When you return the material, keep every line exactly as it is and omit the pictures.

---- RECORDS FOR THE EXERCISE

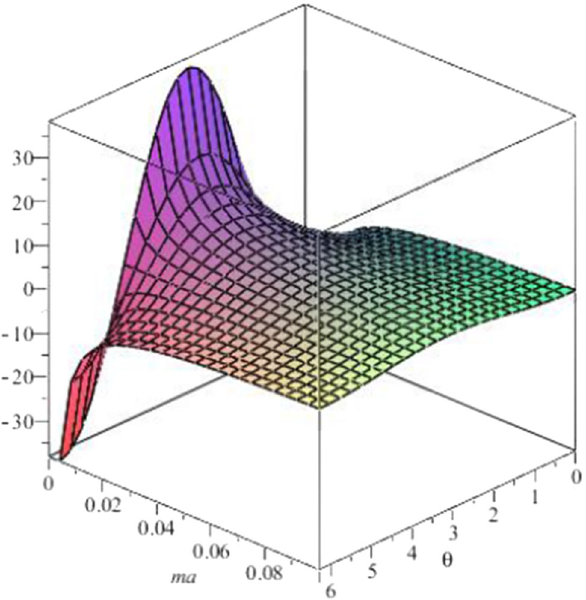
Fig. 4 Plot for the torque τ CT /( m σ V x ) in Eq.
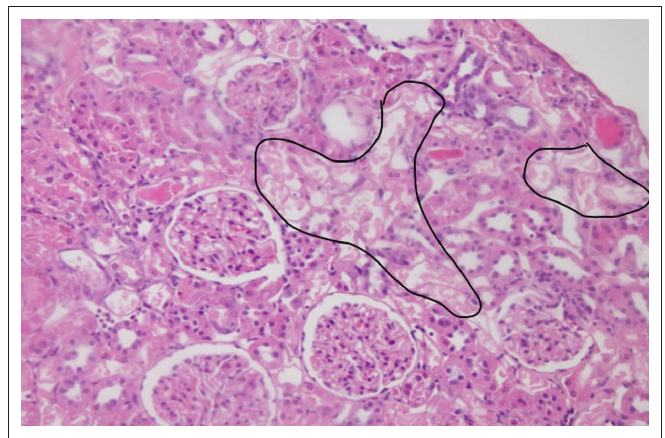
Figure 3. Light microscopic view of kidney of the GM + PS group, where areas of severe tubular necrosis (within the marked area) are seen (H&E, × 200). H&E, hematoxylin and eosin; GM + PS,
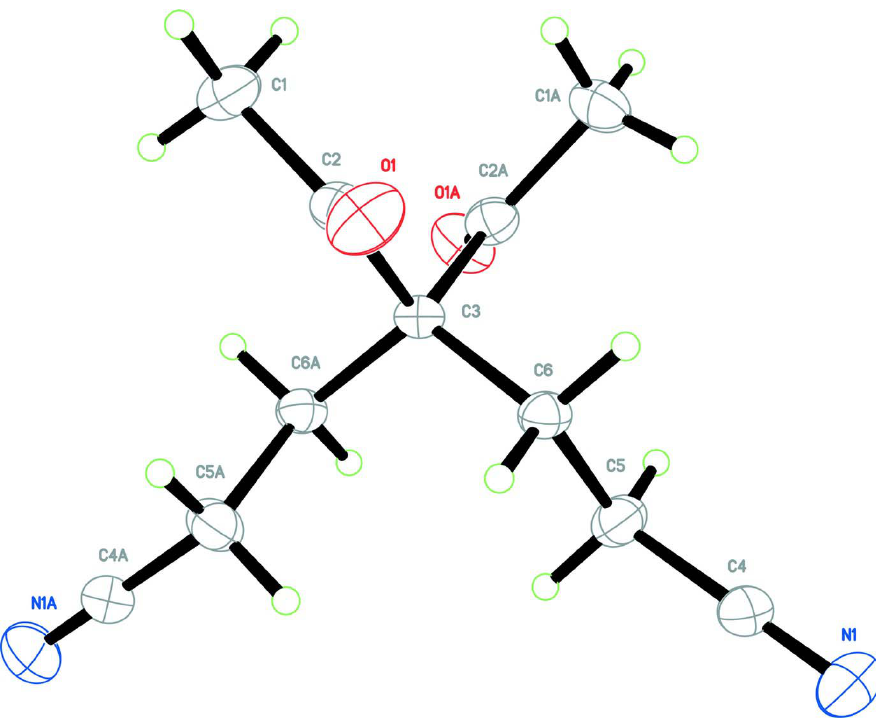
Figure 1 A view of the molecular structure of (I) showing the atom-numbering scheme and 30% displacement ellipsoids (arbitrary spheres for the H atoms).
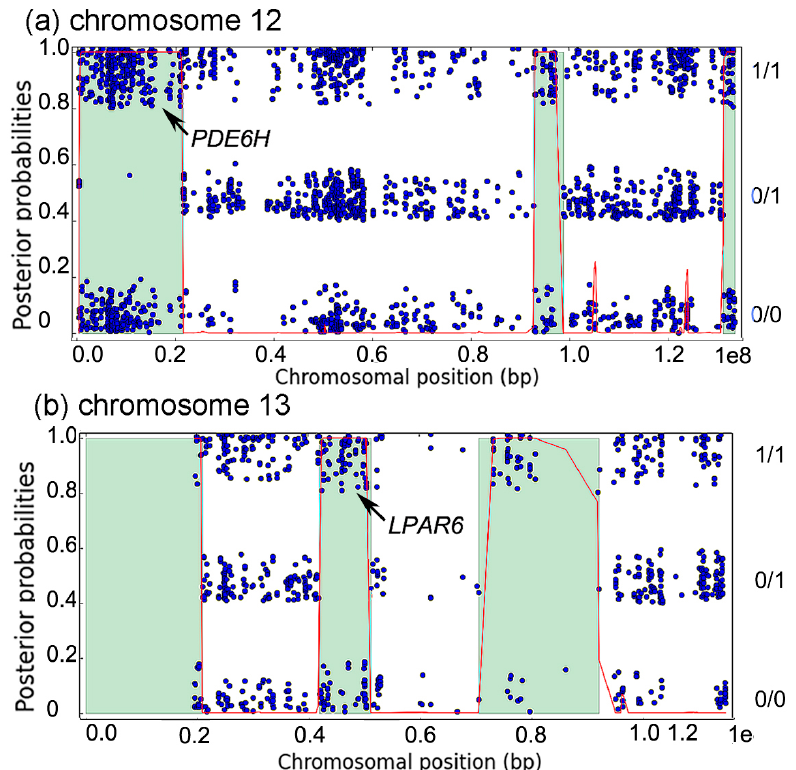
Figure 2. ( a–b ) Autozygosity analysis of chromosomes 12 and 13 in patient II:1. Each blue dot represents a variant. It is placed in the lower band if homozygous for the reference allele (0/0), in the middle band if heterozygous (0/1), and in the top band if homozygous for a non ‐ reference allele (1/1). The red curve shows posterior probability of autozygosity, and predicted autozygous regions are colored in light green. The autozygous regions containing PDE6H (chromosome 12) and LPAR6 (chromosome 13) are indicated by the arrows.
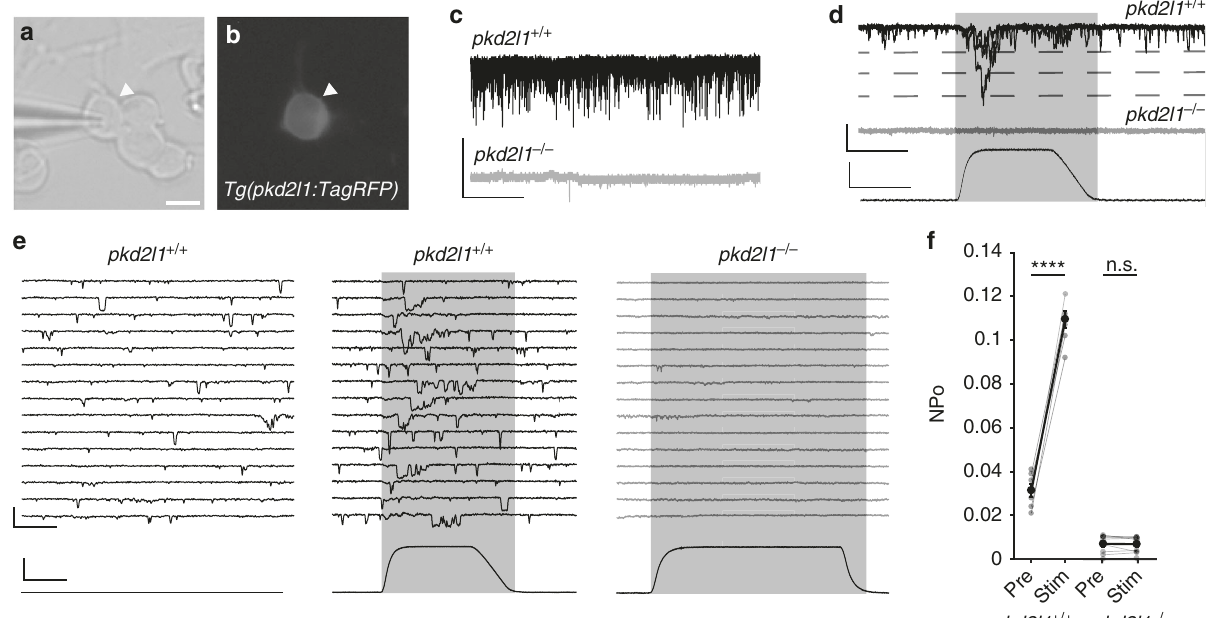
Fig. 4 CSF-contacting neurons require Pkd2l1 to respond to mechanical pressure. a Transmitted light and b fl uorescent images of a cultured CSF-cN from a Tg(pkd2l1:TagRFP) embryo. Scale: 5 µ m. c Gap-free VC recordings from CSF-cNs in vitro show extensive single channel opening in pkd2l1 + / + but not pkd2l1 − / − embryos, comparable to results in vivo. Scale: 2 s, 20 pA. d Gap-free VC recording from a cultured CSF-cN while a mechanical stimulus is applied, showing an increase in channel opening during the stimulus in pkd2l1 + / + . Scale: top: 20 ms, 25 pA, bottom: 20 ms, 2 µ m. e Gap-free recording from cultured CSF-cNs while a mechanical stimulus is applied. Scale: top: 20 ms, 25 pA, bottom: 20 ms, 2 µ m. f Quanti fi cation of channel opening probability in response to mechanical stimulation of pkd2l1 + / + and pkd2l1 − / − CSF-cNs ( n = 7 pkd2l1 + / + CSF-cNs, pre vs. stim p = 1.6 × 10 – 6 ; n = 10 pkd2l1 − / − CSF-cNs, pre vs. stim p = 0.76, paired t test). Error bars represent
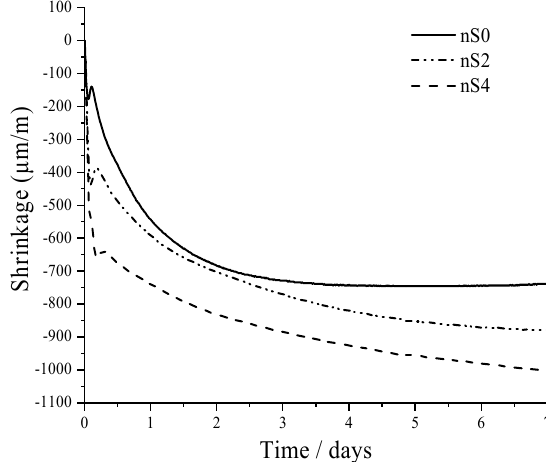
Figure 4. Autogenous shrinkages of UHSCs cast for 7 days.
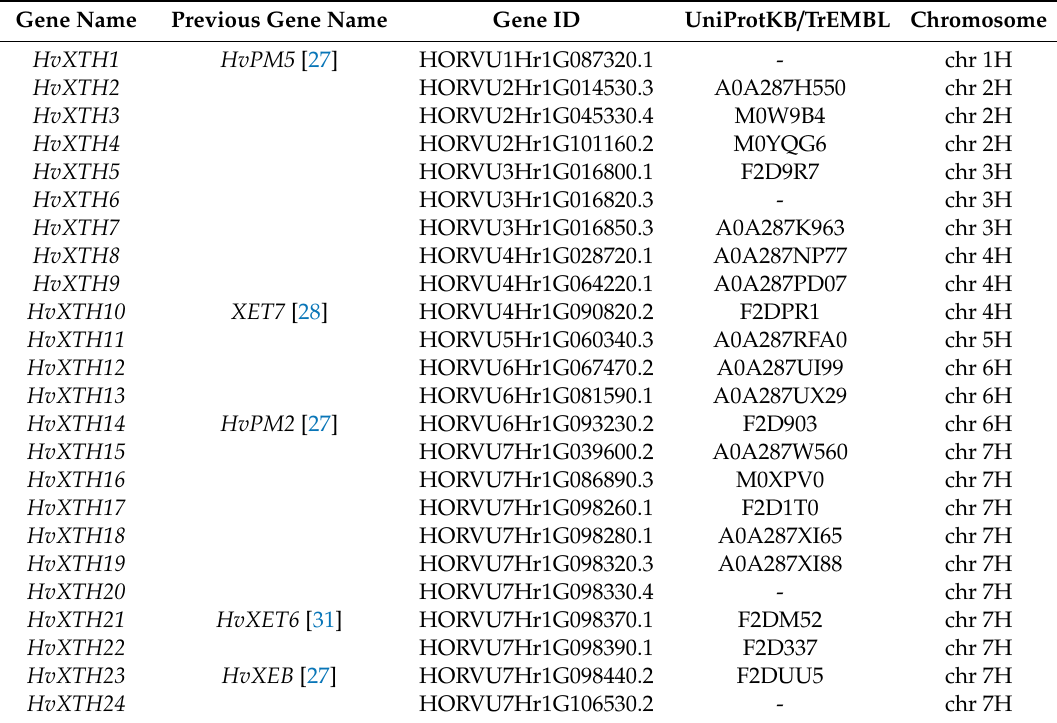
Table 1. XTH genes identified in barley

--------

▸ YOUR RESPONSE:
Fig. 4 Plot for the torque τ CT /( m σ V x ) in Eq.
Figure 3. Light microscopic view of kidney of the GM + PS group, where areas of severe tubular necrosis (within the marked area) are seen (H&E, × 200). H&E, hematoxylin and eosin; GM + PS,
Figure 1 A view of the molecular structure of (I) showing the atom-numbering scheme and 30% displacement ellipsoids (arbitrary spheres for the H atoms).
Figure 2. ( a–b ) Autozygosity analysis of chromosomes 12 and 13 in patient II:1. Each blue dot represents a variant. It is placed in the lower band if homozygous for the reference allele (0/0), in the middle band if heterozygous (0/1), and in the top band if homozygous for a non ‐ reference allele (1/1). The red curve shows posterior probability of autozygosity, and predicted autozygous regions are colored in light green. The autozygous regions containing PDE6H (chromosome 12) and LPAR6 (chromosome 13) are indicated by the arrows.
Fig. 4 CSF-contacting neurons require Pkd2l1 to respond to mechanical pressure. a Transmitted light and b fl uorescent images of a cultured CSF-cN from a Tg(pkd2l1:TagRFP) embryo. Scale: 5 µ m. c Gap-free VC recordings from CSF-cNs in vitro show extensive single channel opening in pkd2l1 + / + but not pkd2l1 − / − embryos, comparable to results in vivo. Scale: 2 s, 20 pA. d Gap-free VC recording from a cultured CSF-cN while a mechanical stimulus is applied, showing an increase in channel opening during the stimulus in pkd2l1 + / + . Scale: top: 20 ms, 25 pA, bottom: 20 ms, 2 µ m. e Gap-free recording from cultured CSF-cNs while a mechanical stimulus is applied. Scale: top: 20 ms, 25 pA, bottom: 20 ms, 2 µ m. f Quanti fi cation of channel opening probability in response to mechanical stimulation of pkd2l1 + / + and pkd2l1 − / − CSF-cNs ( n = 7 pkd2l1 + / + CSF-cNs, pre vs. stim p = 1.6 × 10 – 6 ; n = 10 pkd2l1 − / − CSF-cNs, pre vs. stim p = 0.76, paired t test). Error bars represent
Figure 4. Autogenous shrinkages of UHSCs cast for 7 days.
Table 1. XTH genes identified in barley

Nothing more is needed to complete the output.